Printed below is an excerpt from Problems of Everyday Life. The title includes articles on social and cultural issues written by Russian revolutionary leader Leon Trotsky in the Soviet press in the years immediately following the October 1917 revolution. The piece below is titled “Young people, study politics!” It’s from an April 29, 1924, speech on the fifth anniversary celebration of the Communist Young Workers’ Hostels. Copyright © 1973 by Pathfinder Press. Reprinted by permission.


BY LEON TROTSKY
Comrades, not long ago, we released from the Red Army on indefinite leave the class of 1901. On this occasion we carried out in a number of places an inquiry among the men being discharged, questioning them as to what they had learned in the Red Army. From among the answers they gave, one in particular struck my attention, a very brief and expressive answer. I have already quoted it at several meetings. One of the Red Army comrades answered thus: “I have learned about the machine gun and about politics.”

Remember that answer, Comrades! It is a very good one; in my opinion the thing could not be better put. As a revolutionary soldier he is obliged to know, as Suvorov said long ago, his military art; he must know his weapon and how to use it, otherwise he will not be a soldier. In this case, evidently, we are dealing with a machine-gunner, whose weapon is the machine gun. “I have learned about the machine gun, and besides that, I have learned about politics,” he says. What does it mean when he says that he has learned about politics? It means that he has learned to understand why he was given a machine gun. So long as he only knows about the machine gun, he is just the slave of the weapon, and cannon fodder in somebody else’s hands; but when he knows what purpose under certain conditions that machine gun is to fulfill in the Red Army, he is a revolutionary fighter, a conscious citizen.

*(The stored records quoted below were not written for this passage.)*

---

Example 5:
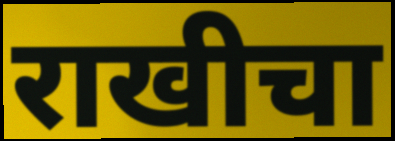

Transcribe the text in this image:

राखीचा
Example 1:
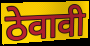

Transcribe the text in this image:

This applies not only to a soldier in the revolutionary army, but to every kind of service in our workers’ and peasants’ country. “What have you learned?” we must ask the young proletarian when he leaves the factory training school. “I have learned about the hammer, the pincers, the plane, and about politics.” And about politics!

You know that in bourgeois countries there is a hypocritical and base notion that the army and the younger generation stand outside politics. This very day, in another connection, I have been looking through Volumes 2 and 3 of Comrade Lenin’s works. (This is in general, Comrades, a very useful occupation—whether one has any special reason for doing it or not—for everybody who has the opportunity to undertake it.)

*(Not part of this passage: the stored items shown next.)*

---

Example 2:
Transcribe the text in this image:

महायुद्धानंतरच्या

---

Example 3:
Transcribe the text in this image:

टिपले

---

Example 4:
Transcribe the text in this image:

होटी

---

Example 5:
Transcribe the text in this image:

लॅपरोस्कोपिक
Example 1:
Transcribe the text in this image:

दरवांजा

It so happens that my eye fell upon a number of Lenin’s plain, extremely sharp and merciless observations regarding this base and hypocritical conception about the younger generation being outside politics. We know that the army is in all countries an instrument of politics, or rather, that it serves political ends. When it is said that the army is outside politics, that means: you, soldier, master your machine gun—politics, however, will be looked after by somebody else on your behalf, i.e., obviously, by the ruling class. The bourgeoisie carries out a division of labor. Politics is in its charge; the workers and peasants in the army are cannon fodder, slaves to the machines of destruction. And it is exactly the same so far as the younger generation is concerned, the young workers and peasants, that is. Politics fills the air; it is not possible to live outside of politics, without politics, any more than one can live without air.

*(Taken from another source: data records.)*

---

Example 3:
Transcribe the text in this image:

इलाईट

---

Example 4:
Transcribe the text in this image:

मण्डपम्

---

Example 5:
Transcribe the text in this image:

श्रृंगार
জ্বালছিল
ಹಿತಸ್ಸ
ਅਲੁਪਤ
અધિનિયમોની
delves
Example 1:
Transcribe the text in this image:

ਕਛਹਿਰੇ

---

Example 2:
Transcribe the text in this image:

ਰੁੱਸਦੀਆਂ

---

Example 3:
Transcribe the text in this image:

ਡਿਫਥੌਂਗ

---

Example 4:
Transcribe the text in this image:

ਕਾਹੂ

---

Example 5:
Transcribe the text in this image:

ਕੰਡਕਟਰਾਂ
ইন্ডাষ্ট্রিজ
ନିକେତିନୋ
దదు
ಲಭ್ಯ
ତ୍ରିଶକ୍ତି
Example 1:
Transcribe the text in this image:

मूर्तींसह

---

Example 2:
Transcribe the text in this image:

But the bourgeoisie cannot reveal its political face to the young people. It cannot say: there you are, the twelve- or thirteen-year-old son of a worker; you have been born into the world in order that, after serving an apprenticeship to some trade, you may go into a factory and there to the end of your days create with your sweat, blood, and marrow, surplus value for the lords of life, the bourgeoisie, who, from this surplus value, will create its bourgeois culture, its luxury, art, and learning for its children. The bourgeoisie cannot openly expound such politics to the young workers. It puts over its politics by way of circumlocution and allegories, imperceptibly or half-perceptibly, through its schools, its churches, and its press. And this work of the imperceptible bourgeois education of young people, or rather, the education of young workers and peasants in the interests of the bourgeois state, is concealed behind the slogan: “the younger generation is outside politics.” And that is why Vladimir Ilyich so relentlessly and implacably fought against this base hypocrisy.

Young people live in society, they are born into definite conditions, they step forward into life’s arena in particular historical circumstances, and the sooner these youngsters open their eyes to the world around them, the better and more profoundly they grasp the conditions in which they live, the easier their path through life will prove to be.

You young comrades are living in a workers’ and peasants’ state. This does not mean that your path through life is a very easy one in the years of your apprenticeship. But I think, nevertheless, that it is already considerably better than it was for the elder generation of the working class in their apprenticeship years. I don’t know whether anybody in our country has collected together the works of literature—Chekhov’s stories, for instance—which deal with the years of apprenticeship, the gloomiest in the life of the working masses. I think that all these stories, sketches, and memoirs of the years of apprenticeship through which every worker has passed, should be collected and published and made one of the reference books for young people. It is necessary to learn to hate the old order that we have overthrown but that we are still far, far from having got rid of. It has bequeathed to us monstrous deposits of ignorance, inertness, crudeness, vulgarity; and all this still surrounds us. And it is for you young comrades to sweep away these deposits. That is why it is very important that the work of mastering the hammer, the pincers, and all the other tools and instruments of production must go hand in hand with the mastering of politics.